▶ _DIRECTIONS_:
Extract the whole listing as it stands. Do not include the pictures.

▶ _ENTRIES SUPPLIED_:
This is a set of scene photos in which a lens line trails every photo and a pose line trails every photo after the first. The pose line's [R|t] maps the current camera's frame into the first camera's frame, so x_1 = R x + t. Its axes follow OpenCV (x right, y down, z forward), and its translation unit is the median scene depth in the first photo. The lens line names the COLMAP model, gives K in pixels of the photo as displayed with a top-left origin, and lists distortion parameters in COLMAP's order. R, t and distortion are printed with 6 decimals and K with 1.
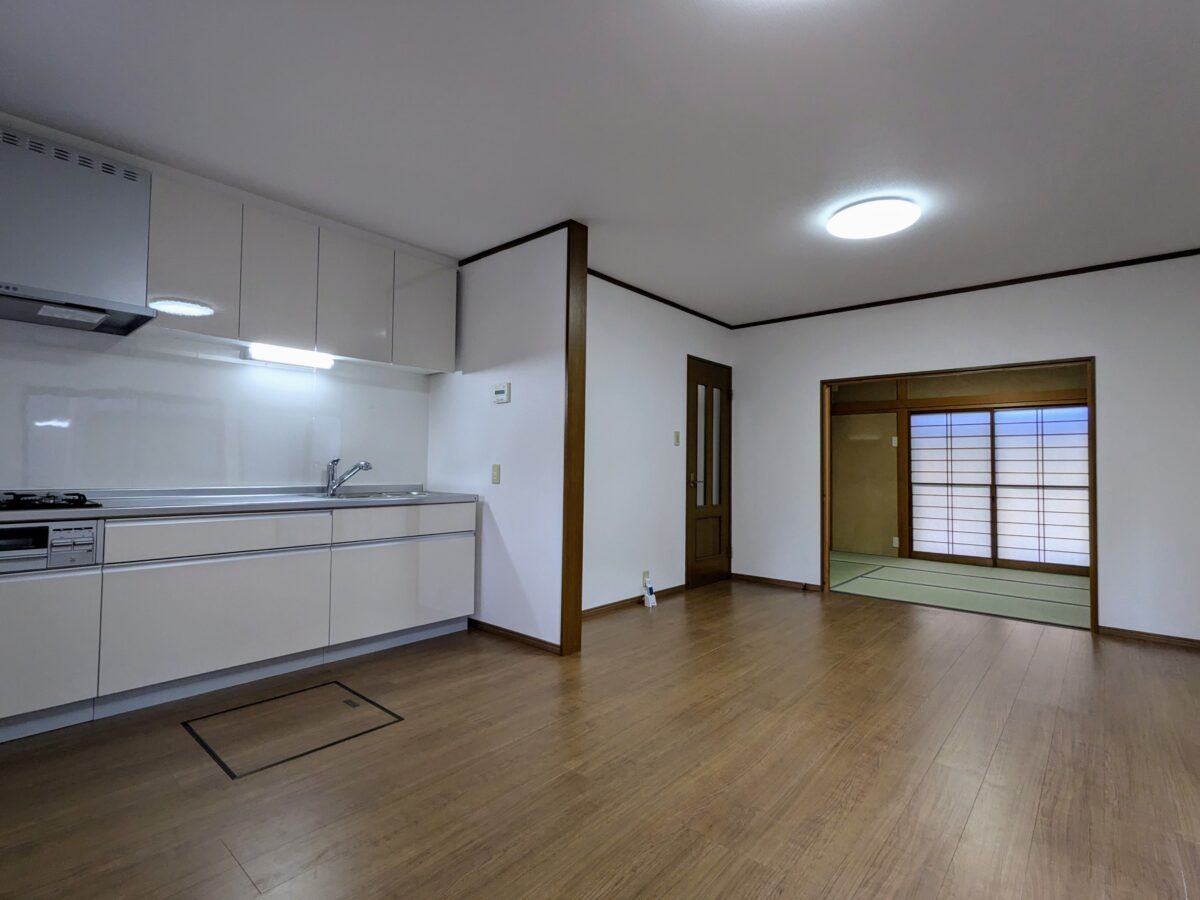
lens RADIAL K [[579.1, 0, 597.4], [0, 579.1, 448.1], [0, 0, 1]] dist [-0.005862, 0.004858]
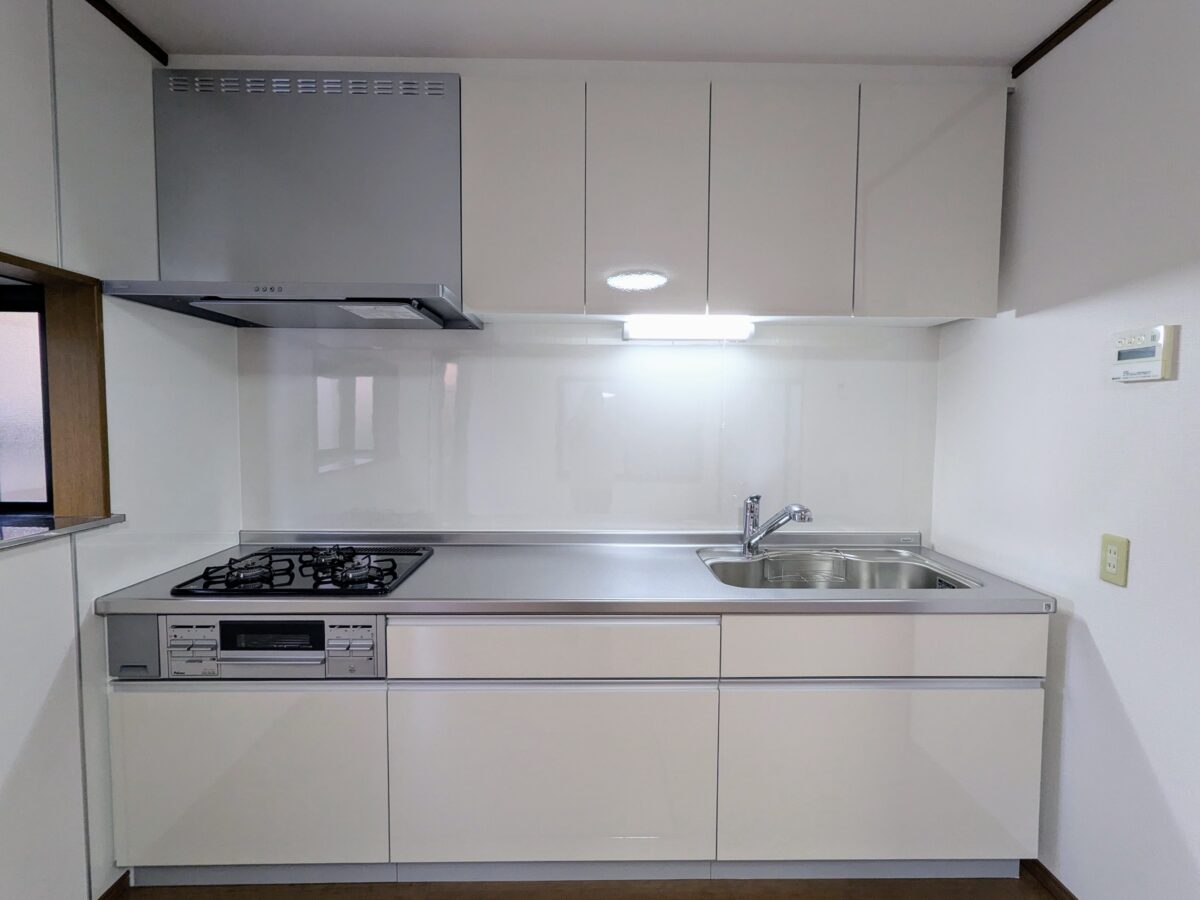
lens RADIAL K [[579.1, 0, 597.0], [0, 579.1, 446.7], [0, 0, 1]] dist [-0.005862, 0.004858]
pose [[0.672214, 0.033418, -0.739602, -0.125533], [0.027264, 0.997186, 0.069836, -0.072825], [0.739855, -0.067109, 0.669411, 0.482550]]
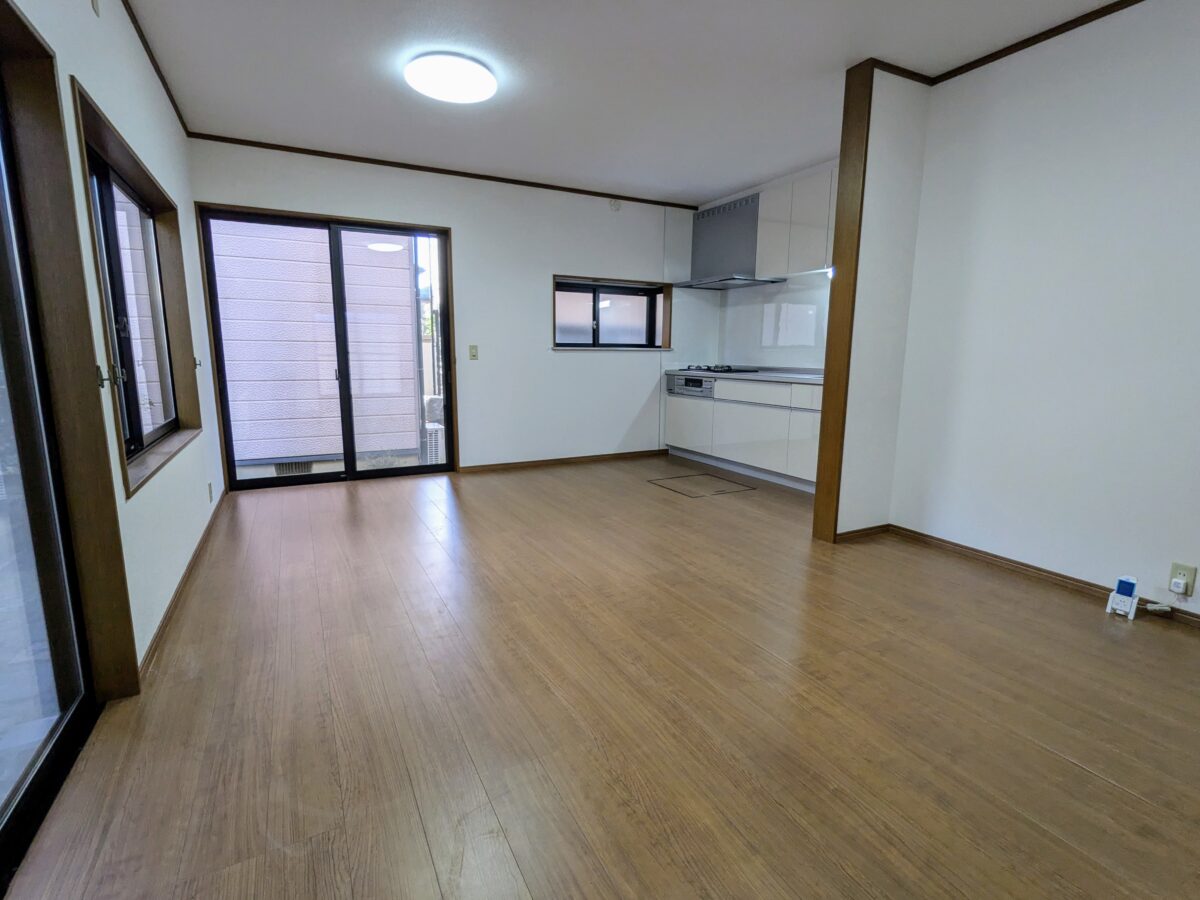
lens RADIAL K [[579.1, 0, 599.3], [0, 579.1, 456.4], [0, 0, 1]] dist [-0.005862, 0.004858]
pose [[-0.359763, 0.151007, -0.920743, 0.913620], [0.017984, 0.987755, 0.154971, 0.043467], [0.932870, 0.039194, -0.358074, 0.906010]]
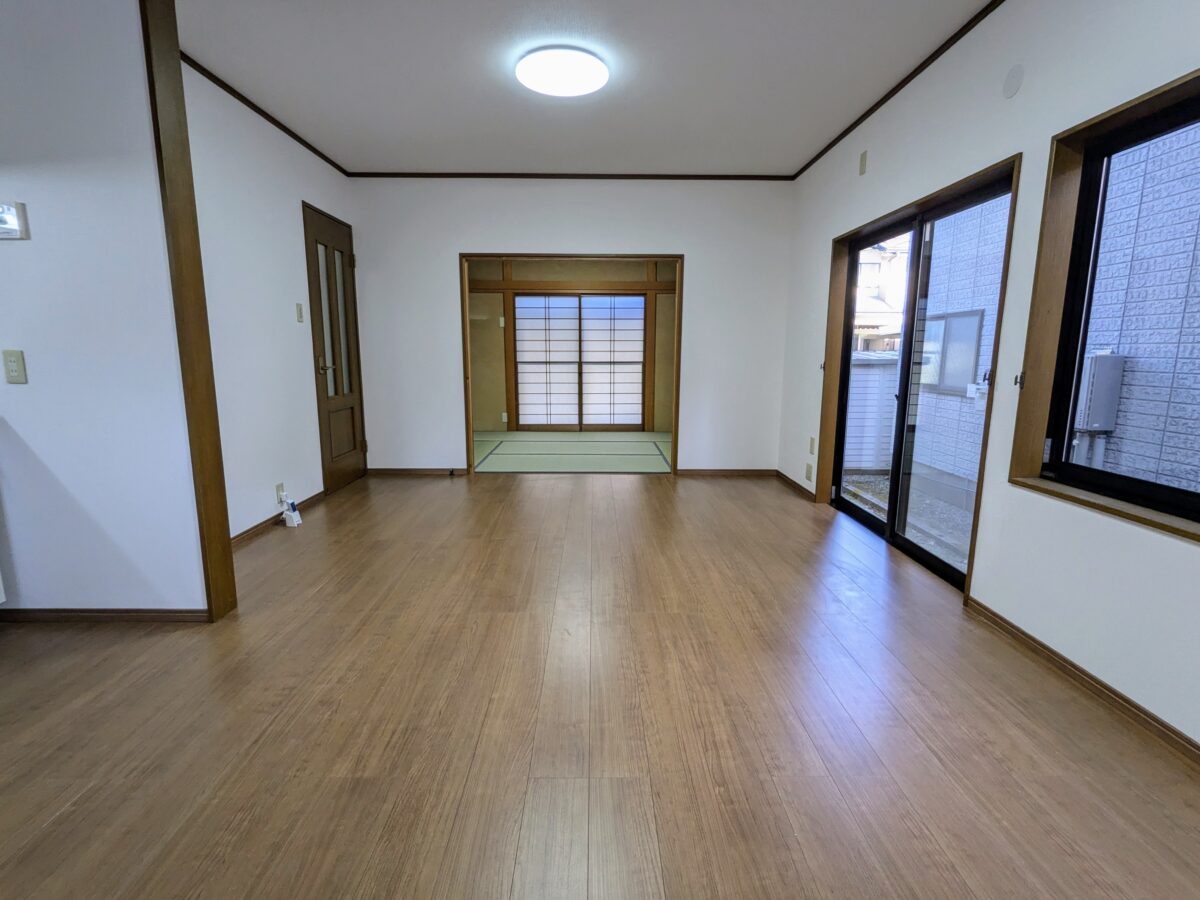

▶ _SOLVED EXERCISE_:
This is a set of scene photos in which a lens line trails every photo and a pose line trails every photo after the first. The pose line's [R|t] maps the current camera's frame into the first camera's frame, so x_1 = R x + t. Its axes follow OpenCV (x right, y down, z forward), and its translation unit is the median scene depth in the first photo. The lens line names the COLMAP model, gives K in pixels of the photo as displayed with a top-left origin, and lists distortion parameters in COLMAP's order. R, t and distortion are printed with 6 decimals and K with 1.
lens RADIAL K [[579.1, 0, 597.4], [0, 579.1, 448.1], [0, 0, 1]] dist [-0.005862, 0.004858]
lens RADIAL K [[579.1, 0, 597.0], [0, 579.1, 446.7], [0, 0, 1]] dist [-0.005862, 0.004858]
pose [[0.672214, 0.033418, -0.739602, -0.125533], [0.027264, 0.997186, 0.069836, -0.072825], [0.739855, -0.067109, 0.669411, 0.482550]]
lens RADIAL K [[579.1, 0, 599.3], [0, 579.1, 456.4], [0, 0, 1]] dist [-0.005862, 0.004858]
pose [[-0.359763, 0.151007, -0.920743, 0.913620], [0.017984, 0.987755, 0.154971, 0.043467], [0.932870, 0.039194, -0.358074, 0.906010]]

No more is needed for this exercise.